** REQUIRED WORK **
In the forum post below about pondering approaches, how much search depth does the "think as the opponent" approach lose when the opponent plays the predicted move?

** EXTRACTED TEXT **
Re: Not differentiating root and non-root / pondering approa

Post by Harald »

bob wrote:
Harald wrote:
cyberfish wrote:3) pondering. Instead of guessing opponent's move and thinking on the resulting position like just about every engine under the sun does, my engine just "think as the opponent", filling up the hash table.

I decided to do it this way because I noticed that, for "quiet" positions, ponder hits are quite rare, and the whole effort would be wasted if the opponent doesn't make the predicted move (or 2), and for "violent" positions (recaptures for example), it doesn't really matter anyways.

What are the real world differences between these two approaches in terms of strength?

Many thanks
I do it this way also. But I am always told that is not good.
Though nobody tries to explain in depth why. See this thread:
http://www.talkchess.com/forum/viewtopi ... 34&t=24870

Harald
It is obvious why it is bad. Let's take two cases:

(1) you predict the wrong move. Neither approach will help here. Your previous search had the wrong expected move from your opponent, so that is no good. The approach being discussed finds a move that is different from what the opponent played, so that is no good. In this case, it is a "tie".

(2) you predict the correct move. If you use traditional pondering, you chose the second move from the PV, played it, and did a normal N-ply search after this move and when the opponent moves, you have a move ready, searched to the normal depth, very quickly after he moves. If you use your approach, you do a normal N ply search to find the best move by your opponent. If he makes this move, you can play the second move in the PV, but it was only searched to depth N-1, which is a loss of one full ply.

** INFORMATION PROVIDED **
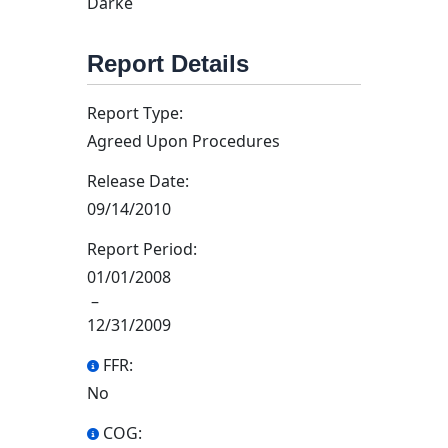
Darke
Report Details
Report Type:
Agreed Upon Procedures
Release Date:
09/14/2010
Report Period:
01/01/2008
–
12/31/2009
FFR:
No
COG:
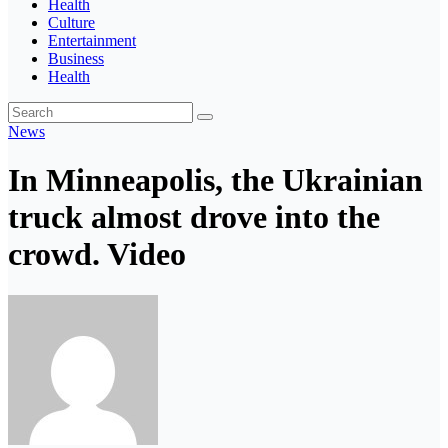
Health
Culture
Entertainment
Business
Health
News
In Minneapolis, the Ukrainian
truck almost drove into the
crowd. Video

==

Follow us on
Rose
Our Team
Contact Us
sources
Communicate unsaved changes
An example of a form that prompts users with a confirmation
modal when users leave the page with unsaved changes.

** ANSWER SPACE **
One full ply, because the reply is searched only to depth N-1.